Challenging Electronic Signatures in Arbitration Agreements

Many companies now require employees to agree to arbitration of any claims that the employee may have against the employer. They do so for several reasons: (1) Employers want to prevent their employees from bringing class actions; (2) Employers think they are more likely to win in arbitration than before a jury and that if they lose the verdict will be lower; (3) Arbitration is a great way for employers to drag out the process; and (4) Appeals from arbitration decisions are normally limited in scope.icon-gavel

Many such companies now use some kind of electronic on-boarding process. These processes often include an agreement to arbitrate that is so buried in other documents  that the employee does not notice it. But some employees are brave enough not to sign the arbitration agreement. Accordingly, it is important to figure out at the outset of a case whether the employee actually signed an arbitration agreement.

An excellent 2024 case out of California’s First District Court of Appeal addresses a number of issues that arise when plaintiffs are challenging the existence of an arbitration agreement. In Garcia v. Stoneledge Furniture, LLC (2024) 102 Cal.App.5th 41, the plaintiff flatly denied signing an arbitration agreement. Nevertheless, the defendant claimed that she had done so. The trial court found in the plaintiff’s favor on this issue and the defendant then appealed.

The Court of Appeal clarified first that when there is a challenge to the formation of an arbitration agreement, this issue must be decided by the court and not by an arbitrator. This is true even when there is a delegation clause that appears to delegate the issue to an arbitrator. This is critical because arbitrators are paid significant amounts of money by defendants to decide case. They therefore have a vested interest in finding that an arbitration agreement was signed, unlike trial court judges who are neutral on the matter. Further, as the Court of Appeal noted,

To conclude otherwise would mean that a party need only fabricate a signature on an alleged arbitration agreement to bypass the courts and send a dispute to arbitration. We do not suggest this occurred here, but we decline to embrace an interpretation of the law that could lead to such results.

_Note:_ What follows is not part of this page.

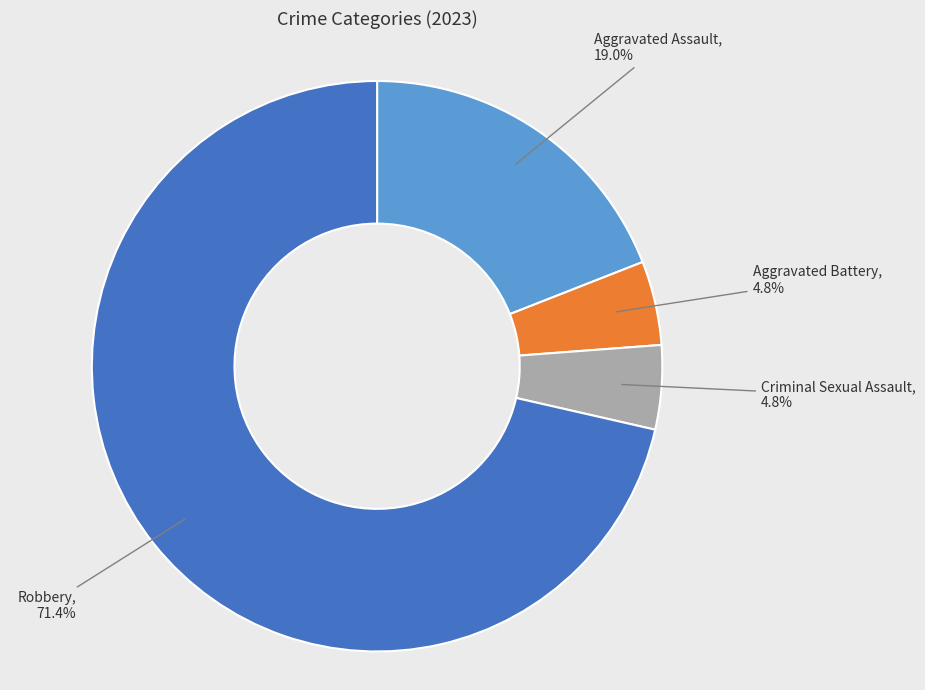

Does any single category account for the majority?

Yes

The Court of Appeal then set forth the test that applies when a plaintiff argues that there was no agreement to arbitrate:

First, the party seeking to compel arbitration bears an initial burden to show an agreement to arbitrate; that burden can be met by providing a copy of the alleged agreement.

Next, if that initial burden is met, the burden shifts to the party opposing arbitration to identify a factual dispute as to the agreement’s existence, thereby shifting the burden back to the arbitration proponent.

Finally, and “[b]ecause the existence of the agreement is a statutory prerequisite to granting the petition, the petitioner bears the burden of proving its existence by a preponderance
of the evidence.”

Critically, this framework applies even if the arbitration agreement states that it is governed by the Federal Arbitration Act (FAA). Id. at 51.

Applying this test, the Garcia court found that the plaintiff had met her initial burden by denying that she had signed the arbitration agreement. She also compared the agreement to other documents signed on the same day and shoed that those documents bore indicia of reliability not shown by the arbitration agreement.

The burden then shifted to the employer to prove the authenticity of the signature on the arbitration agreement. An employer may do so in several ways:

For example, a party may present evidence that the signatory was required to use a unique, private login and password to affix the electronic signature, along with evidence detailing the procedures the person had to follow to electronically sign the document and the accompanying security precautions.

In Garcia, both the trial court and the Court of Appeal found that the defendant had not shown that only the plaintiff could have placed the electronic signature on the arbitration agreement. This was true even though the plaintiff had created a unique user ID and confidential password because there was no evidence that only the plaintiff could have inserted this information into the agreement:

Dale’s declaration did not detail the security precautions regarding the use of the Taleo username and password; the arbitration agreement lacked a date, time, or IP address; and the agreement contained no indication it was created within the Taleo system. The court also took into consideration and credited Garcia’s statements disputing the reliability of the evidence given the differences between the arbitration agreement and other documents she signed the same day and in the same manner.

Under these circumstances, the trial court concluded that the Court of Appeal had not erred in finding that the defendant had failed to establish the authenticity of the signature on the arbitration agreement. Therefore, the agreement was not enforceable.